▶ _PASSAGE SHOWN_:

"""

Categorical Tests
AnoFox provides 9 functions for categorical data analysis: 5 independence and goodness-of-fit tests (chi-square independence, chi-square GOF, G-test, Fisher's exact for 2x2 tables, McNemar's for paired before/after data) and 4 effect size measures (Cramer's V, Phi coefficient, contingency coefficient, Cohen's Kappa for inter-rater agreement). Fisher's exact test is the correct choice for small sample 2x2 tables where chi-square approximations break down. Cohen's Kappa returns values on a -1 to 1 scale where 0.8+ indicates almost perfect agreement between raters.
Categorical tests are statistical methods for analyzing data where variables take on discrete categories rather than continuous values. These tests determine whether observed frequencies differ significantly from expected frequencies (goodness-of-fit), whether two categorical variables are related (independence), or whether raters agree on their classifications (agreement).
Independence Tests
Chi-Square Test of Independence
Tests whether two categorical variables are associated.
Parameters
| Parameter | Type | Required | Default | Description |
|---|---|---|---|---|
row_var | INTEGER | Yes | - | Row category |
col_var | INTEGER | Yes | - | Column category |
options | MAP | No | - | yates_correction (default: false) |
Output
| Field | Type | Description |
|---|---|---|
chi2 | DOUBLE | Chi-square statistic |
p_value | DOUBLE | p-value |
df | BIGINT | Degrees of freedom |
cramers_v | DOUBLE | Effect size |
Example
SELECT anofox_stats_chisq_test_agg(
row_var,
col_var
) as result
FROM contingency_data;
Chi-Square Goodness of Fit
Parameters
| Parameter | Type | Required | Default | Description |
|---|---|---|---|---|
observed | INTEGER | Yes | - | Observed counts |
expected | DOUBLE | Yes | - | Expected counts |
Example
SELECT anofox_stats_chisq_gof_agg(
observed,
expected
) as result
FROM frequency_data;
G-Test (Log-Likelihood Ratio)
Alternative to chi-square, better for small samples.
Parameters
| Parameter | Type | Required | Default | Description |
|---|---|---|---|---|
row_var | INTEGER | Yes | - | Row category |
col_var | INTEGER | Yes | - | Column category |
Example
SELECT anofox_stats_g_test_agg(
row_var,
col_var
) as result
FROM data;
Fisher's Exact Test
Exact test for 2x2 tables.

"""

▶ _SUPPLIED MATERIAL_:
"""

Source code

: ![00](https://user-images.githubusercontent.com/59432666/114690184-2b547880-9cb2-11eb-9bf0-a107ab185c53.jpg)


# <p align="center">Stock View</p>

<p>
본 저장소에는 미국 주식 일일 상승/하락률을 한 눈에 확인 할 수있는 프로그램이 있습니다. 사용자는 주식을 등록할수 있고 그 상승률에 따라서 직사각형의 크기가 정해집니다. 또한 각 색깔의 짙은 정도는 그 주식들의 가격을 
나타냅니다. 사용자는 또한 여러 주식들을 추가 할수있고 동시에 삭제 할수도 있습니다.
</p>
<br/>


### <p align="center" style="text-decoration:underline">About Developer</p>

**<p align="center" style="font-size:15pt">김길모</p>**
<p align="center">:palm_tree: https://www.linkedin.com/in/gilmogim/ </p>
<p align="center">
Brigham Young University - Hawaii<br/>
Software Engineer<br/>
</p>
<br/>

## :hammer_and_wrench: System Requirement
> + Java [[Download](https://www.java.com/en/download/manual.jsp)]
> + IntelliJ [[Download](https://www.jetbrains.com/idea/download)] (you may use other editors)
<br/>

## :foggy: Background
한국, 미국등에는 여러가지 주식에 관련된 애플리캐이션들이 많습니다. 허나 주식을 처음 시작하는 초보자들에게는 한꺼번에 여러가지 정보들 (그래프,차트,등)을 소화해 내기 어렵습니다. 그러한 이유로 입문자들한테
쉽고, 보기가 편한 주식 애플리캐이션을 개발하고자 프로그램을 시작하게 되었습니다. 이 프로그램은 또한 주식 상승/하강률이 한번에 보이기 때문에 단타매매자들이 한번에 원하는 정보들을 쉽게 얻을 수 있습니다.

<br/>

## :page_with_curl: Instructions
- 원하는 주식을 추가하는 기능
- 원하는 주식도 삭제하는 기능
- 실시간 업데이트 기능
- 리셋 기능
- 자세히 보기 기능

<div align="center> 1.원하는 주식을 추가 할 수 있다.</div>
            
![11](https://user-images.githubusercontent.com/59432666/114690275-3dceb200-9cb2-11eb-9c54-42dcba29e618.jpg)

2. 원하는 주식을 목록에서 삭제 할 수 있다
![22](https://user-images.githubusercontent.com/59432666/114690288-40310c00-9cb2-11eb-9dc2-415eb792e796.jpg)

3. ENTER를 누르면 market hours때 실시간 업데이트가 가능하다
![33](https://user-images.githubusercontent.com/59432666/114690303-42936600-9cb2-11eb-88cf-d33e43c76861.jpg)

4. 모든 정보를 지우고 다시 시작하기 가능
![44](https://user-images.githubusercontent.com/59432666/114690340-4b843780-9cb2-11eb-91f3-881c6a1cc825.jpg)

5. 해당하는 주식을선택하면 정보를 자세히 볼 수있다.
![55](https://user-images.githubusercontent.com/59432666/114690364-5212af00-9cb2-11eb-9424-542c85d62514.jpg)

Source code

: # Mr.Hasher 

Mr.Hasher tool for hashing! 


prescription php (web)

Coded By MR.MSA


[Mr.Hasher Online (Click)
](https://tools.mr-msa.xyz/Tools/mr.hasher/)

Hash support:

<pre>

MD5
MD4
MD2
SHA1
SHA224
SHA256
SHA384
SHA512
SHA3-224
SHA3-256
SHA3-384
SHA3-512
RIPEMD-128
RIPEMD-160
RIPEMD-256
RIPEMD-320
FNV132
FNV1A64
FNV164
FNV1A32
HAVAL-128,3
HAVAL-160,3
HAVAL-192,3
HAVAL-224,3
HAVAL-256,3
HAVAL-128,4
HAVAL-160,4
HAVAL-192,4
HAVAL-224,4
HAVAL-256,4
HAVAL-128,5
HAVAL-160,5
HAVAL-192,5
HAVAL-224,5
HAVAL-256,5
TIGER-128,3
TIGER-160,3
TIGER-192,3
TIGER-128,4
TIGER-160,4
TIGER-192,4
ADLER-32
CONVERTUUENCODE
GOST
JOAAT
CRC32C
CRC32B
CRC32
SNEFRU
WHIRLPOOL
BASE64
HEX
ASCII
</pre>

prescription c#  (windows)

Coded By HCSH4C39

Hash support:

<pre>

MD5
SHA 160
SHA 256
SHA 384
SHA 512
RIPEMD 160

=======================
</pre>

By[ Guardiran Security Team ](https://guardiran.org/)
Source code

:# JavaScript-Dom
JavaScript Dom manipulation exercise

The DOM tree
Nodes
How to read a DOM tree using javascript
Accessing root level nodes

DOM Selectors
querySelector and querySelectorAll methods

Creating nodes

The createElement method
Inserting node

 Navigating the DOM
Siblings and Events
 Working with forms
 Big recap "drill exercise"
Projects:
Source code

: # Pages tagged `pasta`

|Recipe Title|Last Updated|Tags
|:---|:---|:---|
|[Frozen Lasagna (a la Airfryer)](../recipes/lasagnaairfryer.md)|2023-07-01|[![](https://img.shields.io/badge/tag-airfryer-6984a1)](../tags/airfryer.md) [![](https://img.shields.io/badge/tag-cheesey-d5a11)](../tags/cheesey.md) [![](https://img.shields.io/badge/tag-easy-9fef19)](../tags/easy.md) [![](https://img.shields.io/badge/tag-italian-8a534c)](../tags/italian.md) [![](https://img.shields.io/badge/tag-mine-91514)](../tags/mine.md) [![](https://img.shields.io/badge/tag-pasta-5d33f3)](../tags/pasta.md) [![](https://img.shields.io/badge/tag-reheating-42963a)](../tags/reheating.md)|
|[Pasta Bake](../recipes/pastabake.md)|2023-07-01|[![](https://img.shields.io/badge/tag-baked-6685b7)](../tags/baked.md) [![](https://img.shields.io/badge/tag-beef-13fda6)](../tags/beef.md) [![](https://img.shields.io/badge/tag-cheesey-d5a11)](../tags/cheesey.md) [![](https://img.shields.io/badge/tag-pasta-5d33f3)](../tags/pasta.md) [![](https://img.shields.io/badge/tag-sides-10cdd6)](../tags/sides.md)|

"""

▶ _TASK TO CARRY OUT_: What is the default for the yates_correction option in the chi-square test of independence on the categorical tests page?

▶ _RESPONSE AREA_: false